Il est vrai que lorsqu’on parle d’architecture et Nature, nous en venons souvent à l’architecture nippone. C’est une vision de l’architecture traditionnelle japonaise comme un exemple parfait entre simplicité et harmonie. Junya Ishigami en fait tout son propos : l’institut de technologie de Kanagawa est une forêt dense de poteaux fins, un musée qui est creusé dans le sol, un restaurant qui a l’aspect d’une grotte, la création d’un lac artificiel qui laisse place à une promenade en son milieu. C’est une vision onirique et poétique du rapport entre architecture et nature.

6 – Schuiten - “Enfant, je rêvais d’habiter les arbres. Aujourd’hui par la force de l’imaginaire, j’habite une cité archiborescente et je reviens de moins en moins souvent par ici. Vous pouvez me croiser dans la rue, mais ne vous y trompez pas, ce n’est qu’une apparence, Je suis ailleurs.”
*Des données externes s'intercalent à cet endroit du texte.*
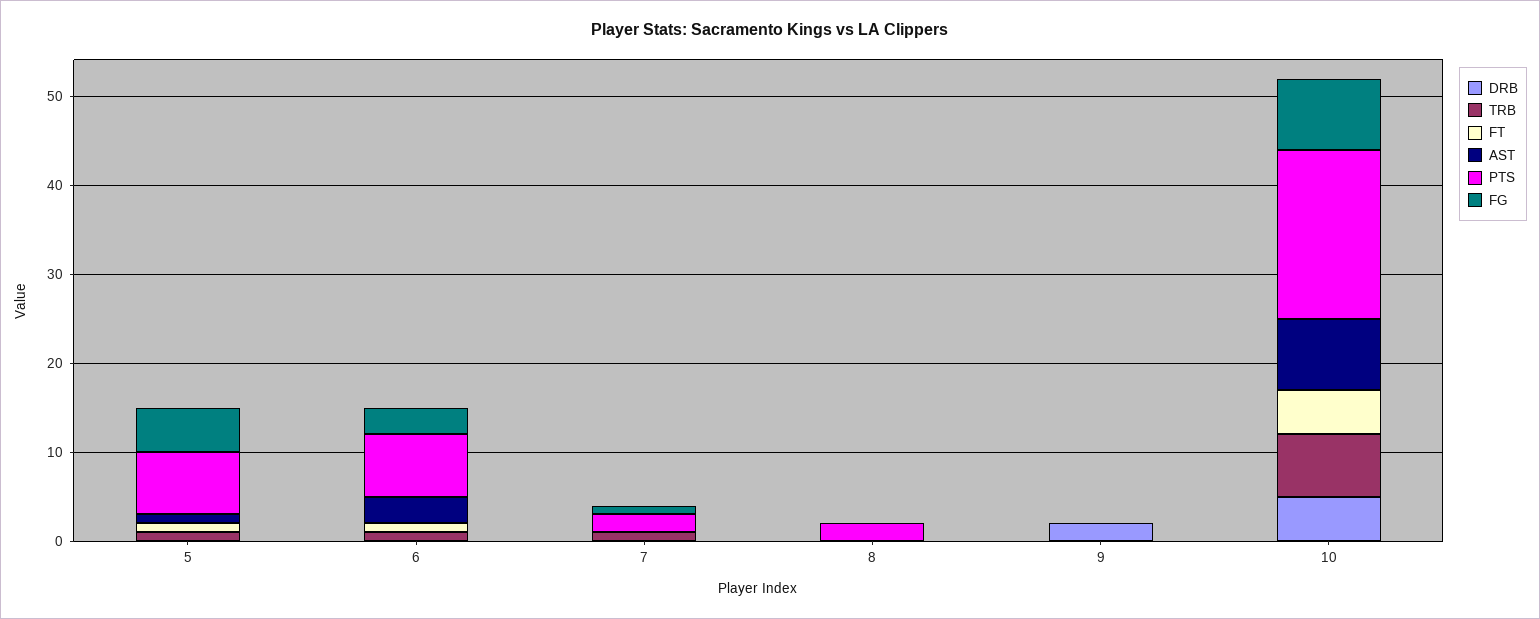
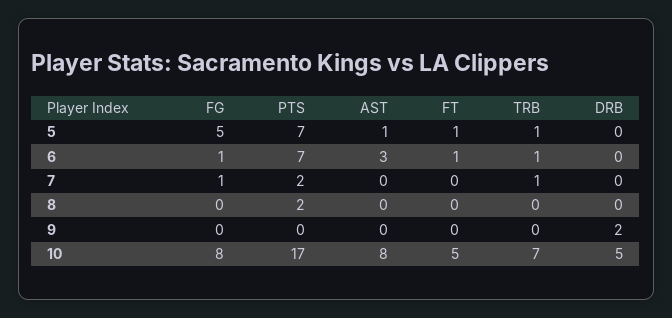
  {
    "DRB": {
      "5": 0,
      "6": 0,
      "7": 0,
      "8": 0,
      "9": 2,
      "10": 5
    },
    "TRB": {
      "5": 1,
      "6": 1,
      "7": 1,
      "8": 0,
      "9": 0,
      "10": 7
    },
    "FT": {
      "5": 1,
      "6": 1,
      "7": 0,
      "8": 0,
      "9": 0,
      "10": 5
    },
    "AST": {
      "5": 1,
      "6": 3,
      "7": 0,
      "8": 0,
      "9": 0,
      "10": 8
    },
    "PTS": {
      "5": 7,
      "6": 7,
      "7": 2,
      "8": 2,
      "9": 0,
-     "10": 19
+     "10": 17
    },
    "FG": {
      "5": 5,
-     "6": 3,
+     "6": 1,
      "7": 1,
      "8": 0,
      "9": 0,
      "10": 8
    }
  }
Luc Schuiten fait parti des architectes qui crée des utopies urbaines, et cela nous fait tous rêver. A l’origine, il est réputé et adoré par les architectes et néophytes pour ses bandes dessinées de villes futuristes. C’est à travers ses différents manifestes utopiques “Archiborescence” et “Vers une cité végétale” que nous pouvons croire à la ville de 2100 constituée uniquement d’architecture organique. Il présente différents types de villes comme la cité tressée, la cité lotus, ou encore la ville solaire.